Yüz yılda ülkede bedeller ödendiğini, bedel ödeyenlerden birinin de Ahmet Taner Kışlalı olduğunu anımsatan Kılıçdaroğlu, Kışlalı'nın, herkesin saygı duyduğu bir kişi olduğunu anlattı. Kılıçdaroğlu, "Bir daha bu tür felaketler Türkiye'ye gelmesin, aydınlar susturulmasın. En büyük arzularımdan birisi bu." ifadesini kullandı.
Elif Akkuş'un, TRT'de uzun yıllar çalışan bir gazeteci olduğunu ve tutuklandığını dile getiren Kılıçdaroğlu, Akkuş'un davasını yakından izleyeceklerini kaydetti.

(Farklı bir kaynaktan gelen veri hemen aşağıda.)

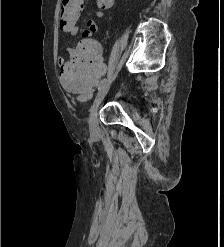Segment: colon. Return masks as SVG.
<instances>
[{
  "mask_svg": "<svg viewBox=\"0 0 224 247\" xmlns=\"http://www.w3.org/2000/svg\"><path fill=\"white\" fill-rule=\"evenodd\" d=\"M114 0H98L103 9L113 6ZM82 0H62L59 11V25L64 31L77 25ZM106 72L102 61L99 44L94 39L80 43L74 56L61 66V82L63 86L82 94L87 99L91 90Z\"/></svg>",
  "mask_w": 224,
  "mask_h": 247,
  "instance_id": "5ec220e1",
  "label": "colon"
}]
</instances>
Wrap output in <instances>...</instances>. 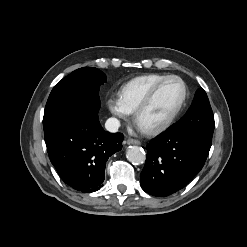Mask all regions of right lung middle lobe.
<instances>
[{
	"label": "right lung middle lobe",
	"instance_id": "1",
	"mask_svg": "<svg viewBox=\"0 0 247 247\" xmlns=\"http://www.w3.org/2000/svg\"><path fill=\"white\" fill-rule=\"evenodd\" d=\"M104 82L105 74L93 67L77 69L59 81L46 103L44 130L70 119L98 113V92Z\"/></svg>",
	"mask_w": 247,
	"mask_h": 247
}]
</instances>
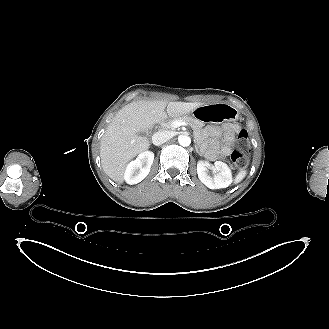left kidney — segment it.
<instances>
[{"label": "left kidney", "mask_w": 329, "mask_h": 329, "mask_svg": "<svg viewBox=\"0 0 329 329\" xmlns=\"http://www.w3.org/2000/svg\"><path fill=\"white\" fill-rule=\"evenodd\" d=\"M213 171L214 176L208 174L207 165L203 161L197 164L198 178L210 189L226 188L232 183V173L229 167L221 162L214 163Z\"/></svg>", "instance_id": "left-kidney-1"}]
</instances>
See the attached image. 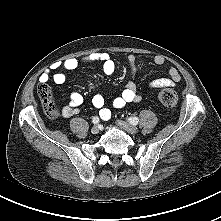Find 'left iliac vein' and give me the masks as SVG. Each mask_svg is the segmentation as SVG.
<instances>
[{
    "label": "left iliac vein",
    "instance_id": "1",
    "mask_svg": "<svg viewBox=\"0 0 221 221\" xmlns=\"http://www.w3.org/2000/svg\"><path fill=\"white\" fill-rule=\"evenodd\" d=\"M117 125L130 134H136L138 132V128L136 126L130 125L124 121H117Z\"/></svg>",
    "mask_w": 221,
    "mask_h": 221
}]
</instances>
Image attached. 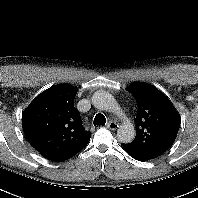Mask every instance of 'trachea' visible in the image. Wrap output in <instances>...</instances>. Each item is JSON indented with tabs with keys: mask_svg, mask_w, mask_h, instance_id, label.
Listing matches in <instances>:
<instances>
[{
	"mask_svg": "<svg viewBox=\"0 0 198 198\" xmlns=\"http://www.w3.org/2000/svg\"><path fill=\"white\" fill-rule=\"evenodd\" d=\"M105 123H106L105 116L101 113L96 114L94 121H93L94 126L105 125Z\"/></svg>",
	"mask_w": 198,
	"mask_h": 198,
	"instance_id": "obj_1",
	"label": "trachea"
}]
</instances>
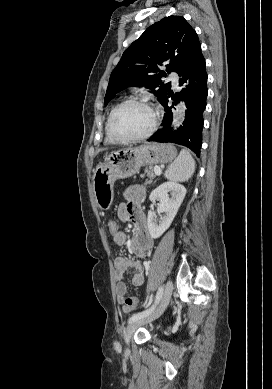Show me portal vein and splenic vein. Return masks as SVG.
Masks as SVG:
<instances>
[{"mask_svg": "<svg viewBox=\"0 0 272 389\" xmlns=\"http://www.w3.org/2000/svg\"><path fill=\"white\" fill-rule=\"evenodd\" d=\"M154 172H155L157 175H160V174H161V168L158 167V166H155V167H154Z\"/></svg>", "mask_w": 272, "mask_h": 389, "instance_id": "1", "label": "portal vein and splenic vein"}]
</instances>
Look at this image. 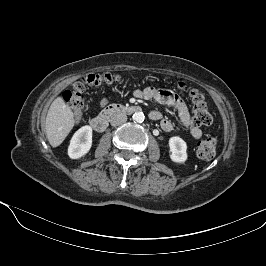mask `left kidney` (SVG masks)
Here are the masks:
<instances>
[{
	"label": "left kidney",
	"mask_w": 266,
	"mask_h": 266,
	"mask_svg": "<svg viewBox=\"0 0 266 266\" xmlns=\"http://www.w3.org/2000/svg\"><path fill=\"white\" fill-rule=\"evenodd\" d=\"M170 158L173 162L184 163L187 160V145L186 142L174 136L169 139Z\"/></svg>",
	"instance_id": "left-kidney-1"
}]
</instances>
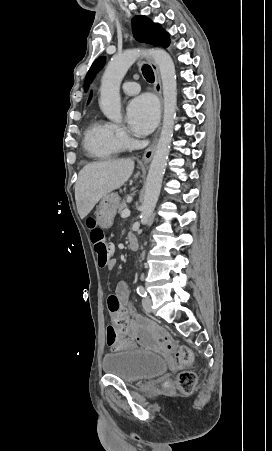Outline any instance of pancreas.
<instances>
[{"mask_svg":"<svg viewBox=\"0 0 272 451\" xmlns=\"http://www.w3.org/2000/svg\"><path fill=\"white\" fill-rule=\"evenodd\" d=\"M123 210H127V204H126V202H122V204H120V206H119V208H118L119 214H121V212H123Z\"/></svg>","mask_w":272,"mask_h":451,"instance_id":"cf45deb5","label":"pancreas"}]
</instances>
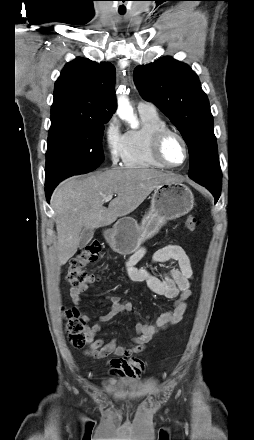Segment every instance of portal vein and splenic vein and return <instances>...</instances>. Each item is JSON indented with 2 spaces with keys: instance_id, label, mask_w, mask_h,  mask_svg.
Segmentation results:
<instances>
[{
  "instance_id": "18ae733b",
  "label": "portal vein and splenic vein",
  "mask_w": 254,
  "mask_h": 440,
  "mask_svg": "<svg viewBox=\"0 0 254 440\" xmlns=\"http://www.w3.org/2000/svg\"><path fill=\"white\" fill-rule=\"evenodd\" d=\"M113 198V194H109L104 197V201H110Z\"/></svg>"
}]
</instances>
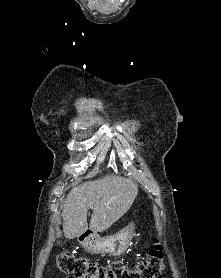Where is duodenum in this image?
<instances>
[{"label":"duodenum","mask_w":221,"mask_h":278,"mask_svg":"<svg viewBox=\"0 0 221 278\" xmlns=\"http://www.w3.org/2000/svg\"><path fill=\"white\" fill-rule=\"evenodd\" d=\"M91 232H86L81 236V241L82 242H87L89 239H91Z\"/></svg>","instance_id":"1"}]
</instances>
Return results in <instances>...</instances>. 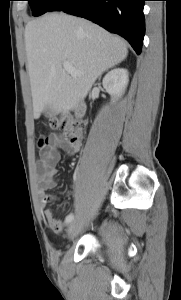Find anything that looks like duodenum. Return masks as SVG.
<instances>
[{"label":"duodenum","instance_id":"410a0bca","mask_svg":"<svg viewBox=\"0 0 181 300\" xmlns=\"http://www.w3.org/2000/svg\"><path fill=\"white\" fill-rule=\"evenodd\" d=\"M84 111H85V108H84L83 104L77 103V104L75 105V107H74V112H75V114H76L78 117L83 116Z\"/></svg>","mask_w":181,"mask_h":300}]
</instances>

Kemal Kılıçdaroğlu, CHP'nin haksızlığa karşı dimdik durduğunu, yedisinden yetmişine, ülkeye adalet gelinceye kadar mücadele edeceklerini vurguladı.

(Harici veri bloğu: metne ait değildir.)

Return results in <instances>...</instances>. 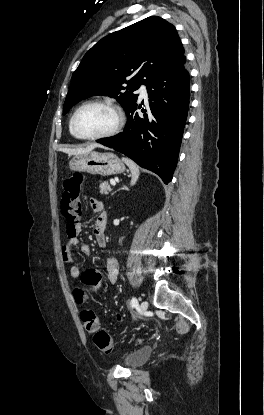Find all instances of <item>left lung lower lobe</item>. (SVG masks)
Returning <instances> with one entry per match:
<instances>
[{
	"label": "left lung lower lobe",
	"mask_w": 264,
	"mask_h": 415,
	"mask_svg": "<svg viewBox=\"0 0 264 415\" xmlns=\"http://www.w3.org/2000/svg\"><path fill=\"white\" fill-rule=\"evenodd\" d=\"M185 64L183 56L146 85L149 109L139 115L135 102L125 110L122 133L97 141L155 172L165 184L172 180L187 119L190 79Z\"/></svg>",
	"instance_id": "obj_1"
}]
</instances>
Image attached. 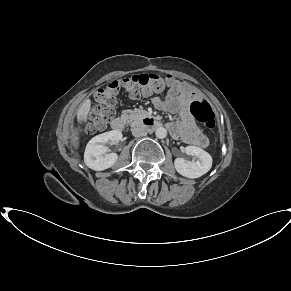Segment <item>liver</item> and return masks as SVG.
<instances>
[{
	"instance_id": "liver-1",
	"label": "liver",
	"mask_w": 291,
	"mask_h": 291,
	"mask_svg": "<svg viewBox=\"0 0 291 291\" xmlns=\"http://www.w3.org/2000/svg\"><path fill=\"white\" fill-rule=\"evenodd\" d=\"M93 111L94 108L91 107V101L89 99L85 100L77 112L78 123L81 124L83 122H87Z\"/></svg>"
}]
</instances>
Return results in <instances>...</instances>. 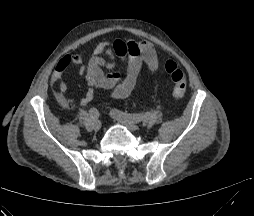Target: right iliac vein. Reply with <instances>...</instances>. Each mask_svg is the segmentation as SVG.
<instances>
[{"label":"right iliac vein","instance_id":"obj_1","mask_svg":"<svg viewBox=\"0 0 254 216\" xmlns=\"http://www.w3.org/2000/svg\"><path fill=\"white\" fill-rule=\"evenodd\" d=\"M101 126H102V123H101V121L100 120H94L93 122H92V127H93V129L94 130H99L100 128H101Z\"/></svg>","mask_w":254,"mask_h":216}]
</instances>
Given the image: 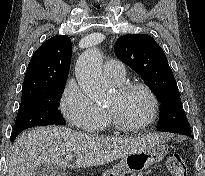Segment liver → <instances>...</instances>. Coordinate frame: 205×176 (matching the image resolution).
Returning a JSON list of instances; mask_svg holds the SVG:
<instances>
[{"instance_id":"6515ba94","label":"liver","mask_w":205,"mask_h":176,"mask_svg":"<svg viewBox=\"0 0 205 176\" xmlns=\"http://www.w3.org/2000/svg\"><path fill=\"white\" fill-rule=\"evenodd\" d=\"M159 134L122 139L79 133L66 127H38L14 141L8 176H33L41 164L66 167H93L124 158L162 143ZM74 153L76 162L69 165L63 157Z\"/></svg>"}]
</instances>
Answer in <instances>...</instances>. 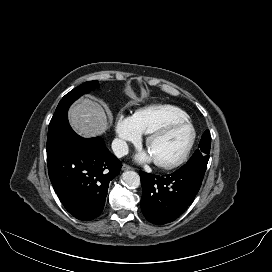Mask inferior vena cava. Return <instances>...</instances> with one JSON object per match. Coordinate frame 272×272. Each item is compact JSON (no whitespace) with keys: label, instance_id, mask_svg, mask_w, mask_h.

Geçen hafta İstanbul Anadolu Cumhuriyet Başsavcısının, Hakimler ve Savcılar Kuruluna yazdığı dilekçeyi gündeme getirdiğini hatırlatan Kılıçdaroğlu, dilekçede, yargı içinde çetelerin oluştuğunun yer aldığını söyledi.
CHP Genel Başkanı Kılıçdaroğlu, şöyle devam etti:
"100 yıllık Türkiye Cumhuriyeti tarihinde, bir başsavcı Ankara'ya dilekçe yazıp 'Yargının içinde çeteler oluştu' dememiştir. Eğer bu noktaya gelmiş ve bir savcı 'Yargının içinde çeteler oluştu' diyorsa bıçak kemiğe dayandı demektir. Yani devletin temelinin sarsıldığını hepimiz kabul etmeliyiz. Bunu dillendirdim. Mektubun can alıcı noktalarını okudum, arkasından habere erişim engeli getirdiler. Kimse duymasın, siz istediğiniz kadar söyleyin. Şu anda ister Hakkari'ye ister Trabzon'a ister Kırıkkale'ye, nereye giderseniz gidin 'Türkiye'de adalet var mı?' diye sorun; hepsi diyecek ki 'Hayır, adalet yoktur'. Adaletin olmadığını biliyoruz. Ama yürekli bir savcının bunu dillendirmesi, bizim adalet tarihimiz açısından da çok önemlidir. Bu dilekçe, ileride yargı tarihini yazacaklar için de önemli bir belge olarak önümüzde duruyor. Hatta öyle ki oluşan çetelerin, FETÖ'nün çetelerine rahmet okutacak düzeye geldiğini de dilekçesinde yazmak durumunda kaldı. Türkiye çalkalanıyor ama o hakimlerin tamamı yerinde duruyor. Savcıların ne olduğu belli değil. Mal varlığı araştırması yapılıyor mu yapılmıyor mu bilmiyoruz, ama bunların hepsi duruyor."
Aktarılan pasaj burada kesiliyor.